Papa Francesco ha spesso dichiarato che avrebbe voluto vedere la sua Chiesa povera, ma sapeva benissimo che sarebbe bastata una sua firma per renderla realmente tale, anche se ovviamente non l’ha mai apposta. Piuttosto, si è limitato a pauperistici gesti vuoti di significato, come l’uso di un appartamento a Santa Marta, invece che nel Palazzo Apostolico, o il muoversi con un’utilitaria per gli spostamenti corti, mantenendo ovviamente l’aereo per i viaggi lunghi.

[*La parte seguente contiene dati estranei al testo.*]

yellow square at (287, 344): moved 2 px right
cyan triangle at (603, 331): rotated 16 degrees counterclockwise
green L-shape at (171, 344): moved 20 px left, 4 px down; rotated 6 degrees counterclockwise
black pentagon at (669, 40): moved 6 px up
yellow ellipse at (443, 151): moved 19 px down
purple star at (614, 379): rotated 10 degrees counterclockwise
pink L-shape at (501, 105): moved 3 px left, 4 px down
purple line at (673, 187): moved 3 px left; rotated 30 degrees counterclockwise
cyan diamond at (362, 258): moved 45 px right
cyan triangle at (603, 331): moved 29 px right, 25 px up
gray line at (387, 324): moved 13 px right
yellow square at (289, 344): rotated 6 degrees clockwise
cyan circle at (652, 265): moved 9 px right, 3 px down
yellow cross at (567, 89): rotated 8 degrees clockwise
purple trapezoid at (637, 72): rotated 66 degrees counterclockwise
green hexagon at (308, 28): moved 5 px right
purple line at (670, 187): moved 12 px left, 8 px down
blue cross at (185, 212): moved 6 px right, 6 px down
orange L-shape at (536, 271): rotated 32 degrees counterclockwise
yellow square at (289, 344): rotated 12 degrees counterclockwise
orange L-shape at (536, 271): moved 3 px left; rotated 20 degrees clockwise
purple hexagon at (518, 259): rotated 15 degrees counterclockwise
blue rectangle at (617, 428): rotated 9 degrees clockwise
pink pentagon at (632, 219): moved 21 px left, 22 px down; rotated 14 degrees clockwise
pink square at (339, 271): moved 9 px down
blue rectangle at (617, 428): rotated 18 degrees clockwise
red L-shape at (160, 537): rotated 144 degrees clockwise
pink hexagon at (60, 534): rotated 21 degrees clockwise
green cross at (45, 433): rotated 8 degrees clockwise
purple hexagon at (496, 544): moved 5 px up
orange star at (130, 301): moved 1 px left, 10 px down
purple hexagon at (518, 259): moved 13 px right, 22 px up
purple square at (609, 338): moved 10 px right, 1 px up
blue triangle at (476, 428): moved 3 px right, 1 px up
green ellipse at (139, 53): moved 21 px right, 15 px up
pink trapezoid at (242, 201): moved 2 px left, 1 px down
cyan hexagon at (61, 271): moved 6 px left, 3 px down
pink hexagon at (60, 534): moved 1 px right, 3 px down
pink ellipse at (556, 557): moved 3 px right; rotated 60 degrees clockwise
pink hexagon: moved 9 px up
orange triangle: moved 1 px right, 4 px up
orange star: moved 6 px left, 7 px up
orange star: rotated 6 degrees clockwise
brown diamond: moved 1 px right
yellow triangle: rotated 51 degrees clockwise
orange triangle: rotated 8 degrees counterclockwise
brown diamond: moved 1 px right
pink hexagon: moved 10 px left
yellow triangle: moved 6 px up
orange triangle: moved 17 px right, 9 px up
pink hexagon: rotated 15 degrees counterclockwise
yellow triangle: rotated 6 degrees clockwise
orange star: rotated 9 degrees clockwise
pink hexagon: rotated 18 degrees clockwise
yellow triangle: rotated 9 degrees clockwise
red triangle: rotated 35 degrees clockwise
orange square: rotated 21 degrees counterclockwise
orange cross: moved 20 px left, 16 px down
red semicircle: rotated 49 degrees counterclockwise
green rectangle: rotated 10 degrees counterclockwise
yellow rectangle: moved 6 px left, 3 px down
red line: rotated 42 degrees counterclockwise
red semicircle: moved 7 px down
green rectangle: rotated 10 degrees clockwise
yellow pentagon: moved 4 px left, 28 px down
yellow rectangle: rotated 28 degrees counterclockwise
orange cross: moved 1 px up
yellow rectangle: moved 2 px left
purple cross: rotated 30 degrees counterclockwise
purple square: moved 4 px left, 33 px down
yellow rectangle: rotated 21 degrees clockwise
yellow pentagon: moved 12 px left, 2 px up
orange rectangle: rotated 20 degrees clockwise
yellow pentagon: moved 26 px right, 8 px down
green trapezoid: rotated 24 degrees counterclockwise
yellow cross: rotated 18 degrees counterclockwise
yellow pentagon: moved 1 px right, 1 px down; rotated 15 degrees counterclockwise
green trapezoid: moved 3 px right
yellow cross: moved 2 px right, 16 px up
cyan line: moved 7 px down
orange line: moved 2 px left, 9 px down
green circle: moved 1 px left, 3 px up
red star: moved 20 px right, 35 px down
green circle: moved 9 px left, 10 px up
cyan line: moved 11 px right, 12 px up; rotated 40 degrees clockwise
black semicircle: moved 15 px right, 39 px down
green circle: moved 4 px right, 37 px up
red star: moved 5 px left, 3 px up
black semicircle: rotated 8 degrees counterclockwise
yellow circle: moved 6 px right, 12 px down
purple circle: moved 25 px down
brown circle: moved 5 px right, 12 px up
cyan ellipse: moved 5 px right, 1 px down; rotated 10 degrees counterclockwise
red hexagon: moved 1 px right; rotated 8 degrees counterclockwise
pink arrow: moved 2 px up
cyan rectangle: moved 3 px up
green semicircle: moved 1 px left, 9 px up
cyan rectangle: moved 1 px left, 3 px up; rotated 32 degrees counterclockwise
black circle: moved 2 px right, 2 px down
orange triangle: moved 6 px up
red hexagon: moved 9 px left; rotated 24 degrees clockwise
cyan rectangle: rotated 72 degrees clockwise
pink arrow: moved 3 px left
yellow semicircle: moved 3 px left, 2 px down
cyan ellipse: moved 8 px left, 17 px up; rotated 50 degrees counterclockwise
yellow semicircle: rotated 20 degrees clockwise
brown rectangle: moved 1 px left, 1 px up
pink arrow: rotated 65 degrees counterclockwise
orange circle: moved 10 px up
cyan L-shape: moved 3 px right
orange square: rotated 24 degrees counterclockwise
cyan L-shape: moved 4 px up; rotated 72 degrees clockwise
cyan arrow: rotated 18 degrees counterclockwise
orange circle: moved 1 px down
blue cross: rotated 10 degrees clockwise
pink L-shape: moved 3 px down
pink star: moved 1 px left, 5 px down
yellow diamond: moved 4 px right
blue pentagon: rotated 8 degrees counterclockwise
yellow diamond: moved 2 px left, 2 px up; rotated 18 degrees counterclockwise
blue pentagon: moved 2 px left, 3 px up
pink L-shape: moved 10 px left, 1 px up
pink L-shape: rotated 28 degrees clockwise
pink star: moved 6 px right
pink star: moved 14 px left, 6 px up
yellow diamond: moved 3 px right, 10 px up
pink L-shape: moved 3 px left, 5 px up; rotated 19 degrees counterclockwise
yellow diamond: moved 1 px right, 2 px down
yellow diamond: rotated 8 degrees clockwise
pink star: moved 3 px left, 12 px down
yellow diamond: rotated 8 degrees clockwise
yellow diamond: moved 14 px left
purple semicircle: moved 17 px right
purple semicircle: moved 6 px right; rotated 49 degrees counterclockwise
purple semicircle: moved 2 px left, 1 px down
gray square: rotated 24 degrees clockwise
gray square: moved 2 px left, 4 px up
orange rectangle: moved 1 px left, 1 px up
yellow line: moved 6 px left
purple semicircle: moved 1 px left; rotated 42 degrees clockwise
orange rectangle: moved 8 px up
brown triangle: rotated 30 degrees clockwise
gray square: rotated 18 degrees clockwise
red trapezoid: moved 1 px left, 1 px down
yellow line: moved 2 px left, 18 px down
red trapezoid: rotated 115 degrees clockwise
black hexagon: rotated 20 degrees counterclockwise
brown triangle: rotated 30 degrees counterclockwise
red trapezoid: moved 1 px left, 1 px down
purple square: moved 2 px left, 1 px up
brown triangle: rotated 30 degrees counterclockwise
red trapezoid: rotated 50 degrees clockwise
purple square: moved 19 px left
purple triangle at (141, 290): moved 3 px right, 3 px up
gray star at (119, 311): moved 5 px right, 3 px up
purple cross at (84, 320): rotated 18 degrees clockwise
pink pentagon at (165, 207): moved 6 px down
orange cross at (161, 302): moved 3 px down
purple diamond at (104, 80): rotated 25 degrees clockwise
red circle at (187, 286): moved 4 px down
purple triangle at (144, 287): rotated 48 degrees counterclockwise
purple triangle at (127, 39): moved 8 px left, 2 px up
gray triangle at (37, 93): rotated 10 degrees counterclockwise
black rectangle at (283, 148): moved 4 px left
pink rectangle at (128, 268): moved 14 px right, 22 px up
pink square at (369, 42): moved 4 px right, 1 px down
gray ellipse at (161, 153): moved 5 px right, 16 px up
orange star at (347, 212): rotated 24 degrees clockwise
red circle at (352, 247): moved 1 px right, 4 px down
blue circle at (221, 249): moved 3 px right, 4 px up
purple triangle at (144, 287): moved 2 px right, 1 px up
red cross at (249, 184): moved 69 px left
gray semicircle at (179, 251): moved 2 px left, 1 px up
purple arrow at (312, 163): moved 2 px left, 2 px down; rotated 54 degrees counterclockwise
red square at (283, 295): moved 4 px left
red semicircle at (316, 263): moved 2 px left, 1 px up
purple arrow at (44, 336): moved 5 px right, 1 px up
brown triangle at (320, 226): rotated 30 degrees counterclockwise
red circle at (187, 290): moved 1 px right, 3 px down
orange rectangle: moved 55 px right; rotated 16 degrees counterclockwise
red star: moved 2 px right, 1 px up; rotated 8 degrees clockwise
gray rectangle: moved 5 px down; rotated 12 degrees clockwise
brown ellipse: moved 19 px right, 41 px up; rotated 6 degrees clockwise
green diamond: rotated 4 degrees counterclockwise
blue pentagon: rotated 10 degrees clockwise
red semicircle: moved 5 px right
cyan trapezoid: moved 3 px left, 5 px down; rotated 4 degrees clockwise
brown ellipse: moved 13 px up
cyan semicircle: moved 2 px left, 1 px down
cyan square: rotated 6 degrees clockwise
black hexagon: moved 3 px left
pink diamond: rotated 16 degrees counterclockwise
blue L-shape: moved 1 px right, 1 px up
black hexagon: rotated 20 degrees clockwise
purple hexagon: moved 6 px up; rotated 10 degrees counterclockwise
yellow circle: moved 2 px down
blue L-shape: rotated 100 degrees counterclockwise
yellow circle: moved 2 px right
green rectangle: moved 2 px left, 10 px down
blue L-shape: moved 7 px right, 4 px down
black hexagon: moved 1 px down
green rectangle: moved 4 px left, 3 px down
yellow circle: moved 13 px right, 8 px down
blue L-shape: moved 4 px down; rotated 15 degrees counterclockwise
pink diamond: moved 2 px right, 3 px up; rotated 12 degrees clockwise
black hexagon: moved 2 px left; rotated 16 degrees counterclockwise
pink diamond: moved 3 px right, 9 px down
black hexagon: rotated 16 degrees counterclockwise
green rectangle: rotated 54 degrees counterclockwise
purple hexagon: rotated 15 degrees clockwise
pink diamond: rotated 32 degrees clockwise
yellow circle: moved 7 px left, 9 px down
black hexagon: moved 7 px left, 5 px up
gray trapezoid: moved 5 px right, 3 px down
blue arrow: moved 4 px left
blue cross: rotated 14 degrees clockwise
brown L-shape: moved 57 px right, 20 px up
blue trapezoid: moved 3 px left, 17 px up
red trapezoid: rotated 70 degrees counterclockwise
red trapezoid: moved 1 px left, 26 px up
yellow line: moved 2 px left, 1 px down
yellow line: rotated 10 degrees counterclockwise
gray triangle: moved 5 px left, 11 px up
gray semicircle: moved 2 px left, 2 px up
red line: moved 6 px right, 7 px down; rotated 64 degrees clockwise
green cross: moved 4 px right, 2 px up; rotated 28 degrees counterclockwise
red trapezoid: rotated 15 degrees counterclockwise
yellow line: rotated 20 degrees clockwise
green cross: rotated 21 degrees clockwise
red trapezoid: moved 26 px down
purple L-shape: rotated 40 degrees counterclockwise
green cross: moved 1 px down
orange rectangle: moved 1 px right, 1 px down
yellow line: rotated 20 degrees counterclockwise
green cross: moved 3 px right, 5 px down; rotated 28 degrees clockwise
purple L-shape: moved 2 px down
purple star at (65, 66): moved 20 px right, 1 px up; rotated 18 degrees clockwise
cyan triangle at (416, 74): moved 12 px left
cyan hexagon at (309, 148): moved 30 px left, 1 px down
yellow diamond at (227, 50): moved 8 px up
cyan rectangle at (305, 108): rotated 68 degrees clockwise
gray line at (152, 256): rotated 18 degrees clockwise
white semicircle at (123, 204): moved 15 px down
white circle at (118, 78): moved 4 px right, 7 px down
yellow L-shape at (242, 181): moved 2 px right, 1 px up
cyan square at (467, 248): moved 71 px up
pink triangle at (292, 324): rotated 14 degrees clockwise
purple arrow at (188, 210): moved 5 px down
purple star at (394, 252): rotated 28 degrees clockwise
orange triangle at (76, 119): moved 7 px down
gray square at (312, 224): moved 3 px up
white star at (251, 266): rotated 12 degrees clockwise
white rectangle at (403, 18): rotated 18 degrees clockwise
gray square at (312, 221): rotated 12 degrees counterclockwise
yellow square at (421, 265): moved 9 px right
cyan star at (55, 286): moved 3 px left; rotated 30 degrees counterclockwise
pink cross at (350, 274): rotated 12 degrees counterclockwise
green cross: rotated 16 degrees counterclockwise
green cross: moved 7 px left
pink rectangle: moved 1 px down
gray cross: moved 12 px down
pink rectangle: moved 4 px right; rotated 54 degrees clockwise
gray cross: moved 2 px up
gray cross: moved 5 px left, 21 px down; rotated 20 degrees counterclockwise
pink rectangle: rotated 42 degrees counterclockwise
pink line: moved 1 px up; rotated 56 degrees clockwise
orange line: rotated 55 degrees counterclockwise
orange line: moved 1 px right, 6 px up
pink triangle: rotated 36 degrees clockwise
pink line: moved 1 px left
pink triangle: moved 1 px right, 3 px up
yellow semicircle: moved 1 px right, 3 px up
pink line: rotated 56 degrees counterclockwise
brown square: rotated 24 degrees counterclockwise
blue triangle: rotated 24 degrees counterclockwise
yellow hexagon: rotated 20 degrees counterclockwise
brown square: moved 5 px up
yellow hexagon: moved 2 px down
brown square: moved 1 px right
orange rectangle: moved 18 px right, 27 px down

Soprattutto, è un equivoco l’immagine del Papa ambientalista, propagandata anche dal legame con lo Slow Food e Carlo Petrini. In realtà, le maggiori minacce all’ambiente sono la sovrappopolazione e il consumo di carne. Ogni bambino occidentale che viene al mondo è una disdetta per il pianeta, perché aggiunge agli otto miliardi di abitanti già esistenti un consumatore che consumerà in media 80 volte di più di un bambino che viene al mondo nel resto del mondo. Eppure, il Papa ha continuato a celebrare ogni nascita come un dono di Dio, a sconsigliare la pratica degli anticoncezionali, e a considerare gli aborti come omicidi e i medici abortisti come “sicari”, con un’ottusità pari a quella dei fondamentalisti cattolici alla J.D. Vance: non a caso, l’ultimo politico da lui incontrato prima di morire.

Quanto alla carne, ogni giorno vengono uccisi nel mondo 200 milioni di animali e tre miliardi di pesci, con un consumo medio pari a 150 capi a persona all’anno. L’80% delle terre coltivate è già dedicato a pascoli o a mangimi animali, e la richiesta sempre maggiore è responsabile della deforestazione di vaste zone del pianeta. Predicare l’ambientalismo senza mai toccare il problema dell’eccesso di consumo di carne, è uno scandalo per un Papa che aveva scelto di portare il nome di un santo che aveva scritto un Cantico delle Creature.

In conclusione, mentre Benedetto XVI si muoveva strategicamente, e ha fallito tragicamente, Francesco ha agito solo tatticamente, e Thomas Eliot avrebbe detto che se n’è andato «non con un botto, ma con un gemito».